Une nouvelle étude publiée le 16 décembre avance qu’en suivant un protocole de tests, une personne qui a été en contact avec un individu atteint de la COVID-19 pourrait quitter sa quarantaine si elle obtient un résultat négatif au septième jour.

Antoine Trussart Antoine Trussart
La Presse

L’étude a été réalisée par des chercheurs du Centre universitaire de santé McGill (CUSM) auprès de 30 travailleurs de la santé de l’île de Montréal qui ont dû se placer en quarantaine après avoir été en contact prolongé avec une personne infectée par le coronavirus.

L’étude démontre que toute personne en quarantaine ayant eu un test négatif après 7 jours est demeurée négative après 14 jours. Les personnes étudiées utilisaient un test de salive à la maison, dont les résultats peuvent être connus en 12 à 24 heures.

Cela laisse donc présager que la période de quarantaine pour les travailleurs de la santé pourrait être réduite de moitié en respectant un protocole de tests bien établi.

Ce sont des résultats préliminaires qui doivent être interprétés avec précaution, souligne Benjamin M. Smith, coauteur de l’étude et directeur adjoint du Centre de recherche évaluative en santé (CRES) de l’Institut de recherche du CUSM.

« Nous avons publié des résultats par intérim, à cause de la deuxième vague où les hôpitaux travaillent à la limite de leurs capacités, précise le chercheur. Peut-être qu’une quarantaine de sept jours est suffisante si on a un test négatif au septième jour » et que l’établissement de santé est en manque important de personnel.
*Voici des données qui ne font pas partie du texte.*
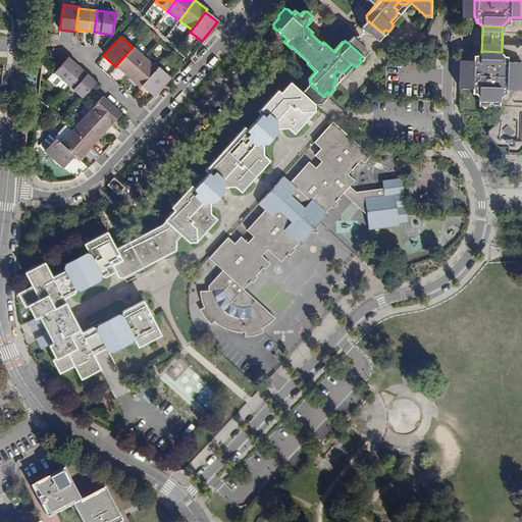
[(521,45),(502,45),(502,52),(482,51),(481,52),(472,58),(473,61),(471,89),(472,94),(476,94),(479,97),(479,106),(481,106),(484,109),(486,106),(500,106),(499,120),(488,131),(488,137),(499,148),(508,148),(508,153),(520,153),(521,151),(521,45)]
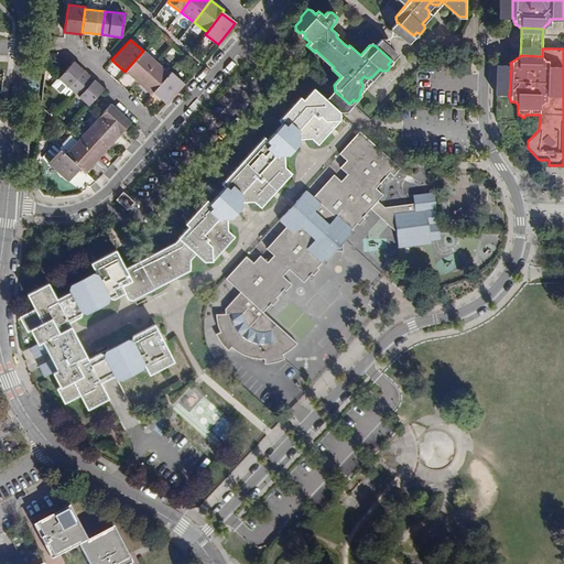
[(125,72),(137,83),(155,62),(143,51),(125,72)]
« Malheureusement, quand nous avons conçu l’étude, nous ne nous attendions pas à ce que ça puisse servir à Montréal », mais la pénurie récente de personnel semble indiquer que ce pourrait être le cas, ajoute-t-il.

Parmi les personnes étudiées, certaines ont développé des symptômes seulement après le 9e ou 10e jour, mais le test avait détecté la présence du virus avant leur apparition. Benjamin Smith met donc l’accent sur l’importance de se faire tester et non pas de se fier seulement à l’absence des symptômes.

« Si un travailleur de la santé est exposé, on peut alors lui demander de rester isolé et lui donner un test COVID à faire à la maison au septième jour », ajoute le chercheur.

L’étude se poursuit auprès de plus de participants afin d’arriver à obtenir des résultats statistiquement plus fiables. L’intervalle de confiance des données se situe pour le moment à 93 %.

Il est possible que les résultats complets de l’étude puissent permettre de considérer réduire le temps de quarantaine pour tout le monde et non pas seulement pour les travailleurs de la santé si le protocole de tests est respecté, selon Benjamin Smith.